• Lista de atividades:
- a) No texto sobre o filme "O Silêncio", para onde Makhmalbaf teve que se mudar por um tempo para rodar o filme?
- b) Escreva a continuação do texto sobre o filme "O Silêncio", começando logo depois da última frase.

• Texto do documento:
╔══

Não se trata, desta vez, de mera querela política, ainda que Makhmalbaf tenha tido que se transferir provisoriamente para o Tadjiquistão ex-soviético para rodar o filme. A censura iraniana amainou, mas continua poderosa.
O debate em torno de "O Silêncio" trata de seu pretenso esteticismo. No lançamento durante o Festival de Veneza, o cineasta foi acusado de se aproximar da estética publicitária da Benetton -e não se tratava de dúbio elogio.
A discussão procede. "O Silêncio" traz um Makhmalbaf distinto. Está lá a tradicional mistura entre documentarismo e ficção, com personagens e locações emprestando concretude a tênues tramas.
Mas mudou a estratégia narrativa. Mesmo em "Gabbeh" (1996), sobre a tecelagem de tapetes, o todo (a história) impunha-se sobre as partes (anedotas, planos de puro deslumbramento visual).
Dá-se o inverso em "O Silêncio". O aspecto fabulístico tem aqui importância ainda menor. O projeto de Makhmalbaf é de um ensaio semificcional sobre o cinema e o som, algo na linha do belo curta "O Som ou o Tratado da Harmonia" (1984), do brasileiro Arthur Omar.

╚══

• Informações:
╔══

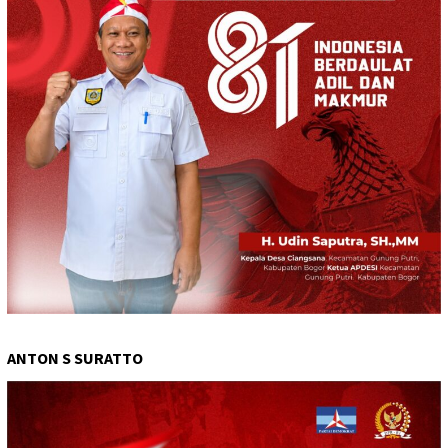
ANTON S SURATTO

╚══
╔══

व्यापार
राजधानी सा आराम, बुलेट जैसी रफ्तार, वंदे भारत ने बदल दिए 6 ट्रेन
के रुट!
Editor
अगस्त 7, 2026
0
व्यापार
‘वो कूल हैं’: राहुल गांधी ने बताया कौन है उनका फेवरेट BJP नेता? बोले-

╚══

• Resultados por tarefa:
- a) Para o Tadjiquistão ex-soviético.

- b)
A história apenas prepara o terreno para o exame das articulações entre imagem e som -na vida, assim como no cinema. Um menino cego trabalha afinando instrumentos para ajudar no sustento da mãe. Os rotineiros atrasos dele comprometem o emprego bem na hora errada: o proprietário quer de volta a casa em que vivem.
Cegueira e música serão as ferramentas fundamentais para a pesquisa de Makhmalbaf. Não ver aguça a audição. Ouvir o ritmo das notas mimetiza a poesia das cores. Cegueira não implica silêncio visual. Silêncio não equivale a cegueira auditiva.
Uma jovem dança sensualmente, para escândalo dos fundamentalistas. Toda uma cultura se afirma por meio de tintas fortes. Canções populares misturam-se com a "5ª Sinfonia", de Beethoven.
Makhmalbaf aposta na reeducação dos sentidos. Peca pelo excesso, apesar de o filme não durar mais que 76 minutos. Mas, reconheça-se, "O Silêncio" é de um colorido ensurdecedor.